Wednesday 15 July 2009

Bases of Italy Pt 1: The Pizza Sauce

Experimenting with sauces is always fun, though not always pleasant (as I once found out) but there are two ways that I find make great Tomato Pizza Sauce.

The first method is partly courtesy of Saturday Kitchen Live by the BBC. It worked great:
Ingredients
  • 24 small vine tomatoes or 12 large vine tomatoes (including the vine)
    • 3-4 basil leaves or Oregano leaves (Depends on the flavour you want in your pizza)
    • Tomato puree
    • Boiling water

    Utensils
    • 1 Pressure Cooker
    • Masher
    • Saucepan
    • Stirring spoon
Cooking the Sauce

1. Separate tomatoes from vine and wash both.
2. Place vine tomatoes and vine into pressure cooker and add one tablespoon of boiling water.
3. Close pressure cooker and place on medium heat.
4. Leave tomatoes to 'pressurize'. Turn off heat when cooker begins to whistle. (Sounds like a strange notion but once the cooker is filled with steam it has no other option other than release it through the whistle at the top of the cooker.
5. Before opening the cooker be sure that all of the steam has left the cooker. This can be done manually by getting a fork/knife and, at arm's length, lifting the whistle. allowing any excess steam to dissipate.
6. Mash roughly and sauce is ready to use.

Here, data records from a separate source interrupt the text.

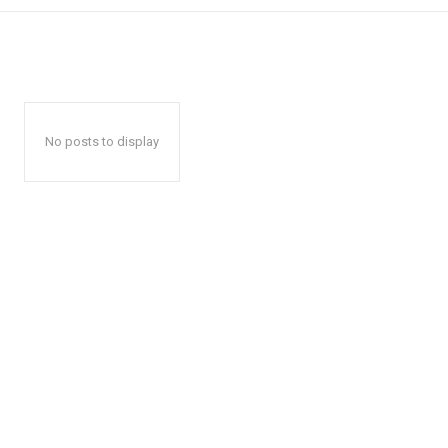
No posts to display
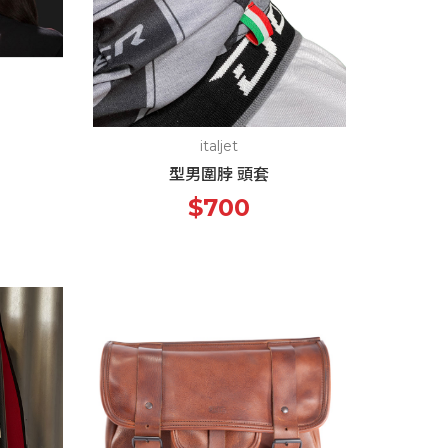
italjet
型男圍脖 頭套
$700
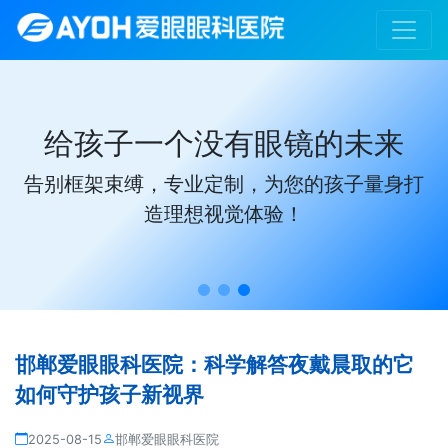
给孩子一个没有眼镜的未来
告别框架束缚，专业定制，为您的孩子量身打
造理想视觉体验！
邯郸爱眼眼科医院：科学解答夜戴晨取的它
如何守护孩子新视界
2025-08-15
邯郸爱眼眼科医院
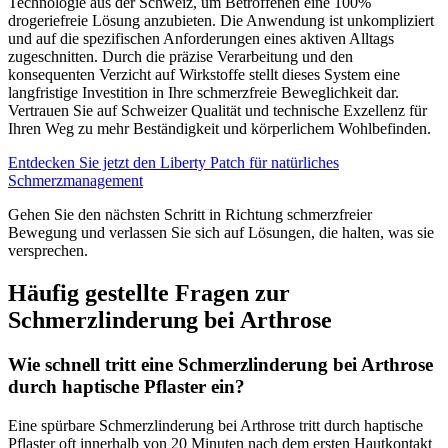
Technologie aus der Schweiz, um Betroffenen eine 100%
drogeriefreie Lösung anzubieten. Die Anwendung ist unkompliziert
und auf die spezifischen Anforderungen eines aktiven Alltags
zugeschnitten. Durch die präzise Verarbeitung und den
konsequenten Verzicht auf Wirkstoffe stellt dieses System eine
langfristige Investition in Ihre schmerzfreie Beweglichkeit dar.
Vertrauen Sie auf Schweizer Qualität und technische Exzellenz für
Ihren Weg zu mehr Beständigkeit und körperlichem Wohlbefinden.
Entdecken Sie jetzt den Liberty Patch für natürliches
Schmerzmanagement
Gehen Sie den nächsten Schritt in Richtung schmerzfreier
Bewegung und verlassen Sie sich auf Lösungen, die halten, was sie
versprechen.
Häufig gestellte Fragen zur
Schmerzlinderung bei Arthrose
Wie schnell tritt eine Schmerzlinderung bei Arthrose
durch haptische Pflaster ein?
Eine spürbare Schmerzlinderung bei Arthrose tritt durch haptische
Pflaster oft innerhalb von 20 Minuten nach dem ersten Hautkontakt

The second method is simpler, but gives great sauce (my own invention!)
1. Take large tube of tomato puree (or large tin) and empty contents into saucepan.
2. Turn on cooker, and set to low heat
3. Add triple the amount of boiling water to tomato puree and let it simmer to desired consistency whilst stirring occasionally. I like the consistency to be a little thick in that when I dip the stirring spoon it coats the spoon nicely . NB: if puree is double concentrate then add 1 extra measure to saucepan.
4. Add herbs such as oregano/basil
5. Sauce is ready to be used on the Pizza base.